Cory’s face filled the window as I rolled it down, a knowing smirk toying at her lips. “Yeah, so, um, they sent me out here to retrieve you two. If, you know, you’re almost finished.” She started walking away, calling over her shoulder as she went, “No rush though! It’s a great spot!”
I looked around as if I’d find evidence of what Cory was insinuating lying around. “That was more than I needed to know about those two.”
Archer’s throaty laugh brought me back to him, and I couldn’t keep the goofy grin off my face.
“Should we—” I started, but Archer cut me off.
“Do that again?”
My grin deepened. “I was going to ask if we should talk about that?”
“Right, yeah. We should probably talk about that,” he said, staring at my lips.
I ducked my head so that my eyes took the place of my mouth, snapping him back to the present. “Do you want that to be a one-time thing?” I asked, suddenly nervous about his response.

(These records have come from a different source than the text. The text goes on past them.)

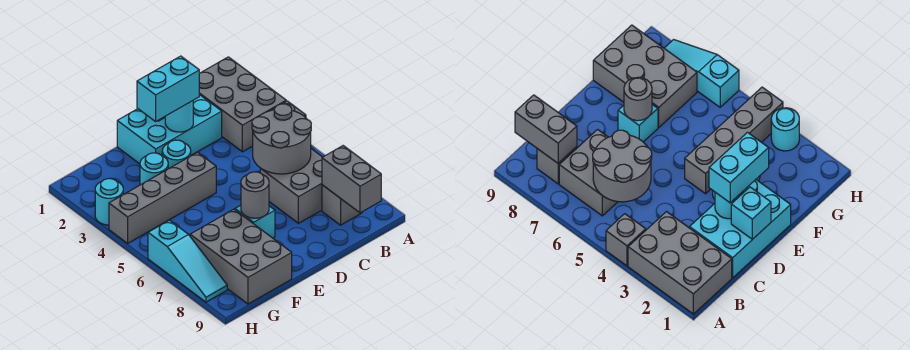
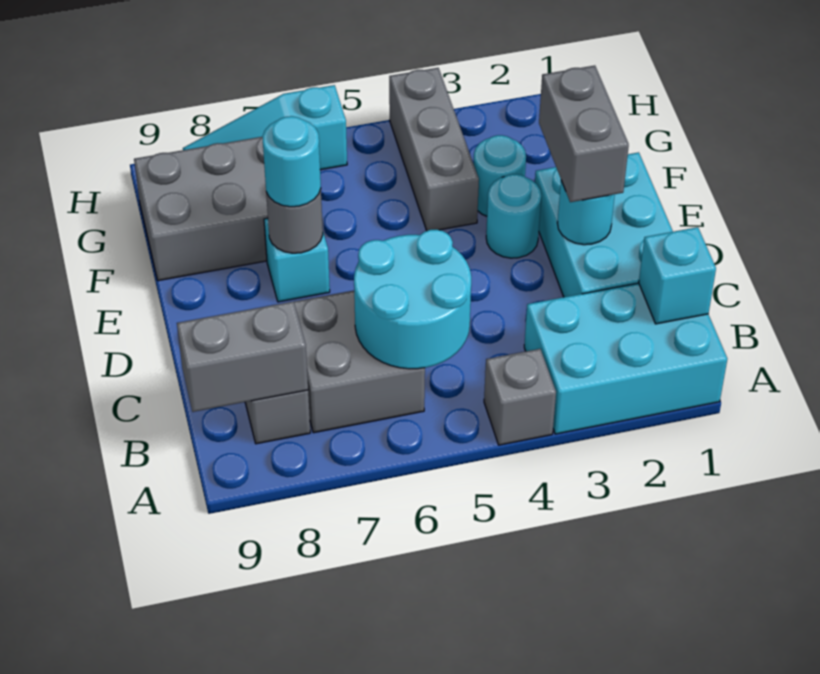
grey brick A1:B3 level 1 -> cyan brick A1:B3 level 1
grey round brick B5:C6 level 2 -> cyan round brick B5:C6 level 2
cyan brick D1 level 2 -> cyan brick B1 level 2
cyan brick D2:E2 level 3 -> grey brick D2:E2 level 3
grey brick E4:H4 level 1 -> grey brick F4:H4 level 1
cyan round brick H3 level 1 -> cyan round brick E7 level 3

He opened his mouth to respond when Garrett stuck his head out the front door. “Stop wasting my gas and get your asses in here!”
Damn it, Garrett.
“Later?” I asked.
Archer nodded. “Later.”
I hadn’t finished taking my coat off when my parents asked to speak with me for a minute. Archer nodded and wandered off toward the kitchen with my siblings and Cory, while my parents and I sat in the living room.
“We’re so sorry, Darcy. We should’ve congratulated you instead of bombarding you with questions. We were just so—” my dad started before my mom jumped in.
“We were shocked. Out of all our kids, you were the one most reluctant on the kid front. Plus, we didn’t even know about Archer until Thanksgiving.
The idea of a baby being your big news was the last thing I would’ve suspected.
It blindsided us is all, but we are happy for you.
Truly. All we want is for you—for all of you—to be happy. ”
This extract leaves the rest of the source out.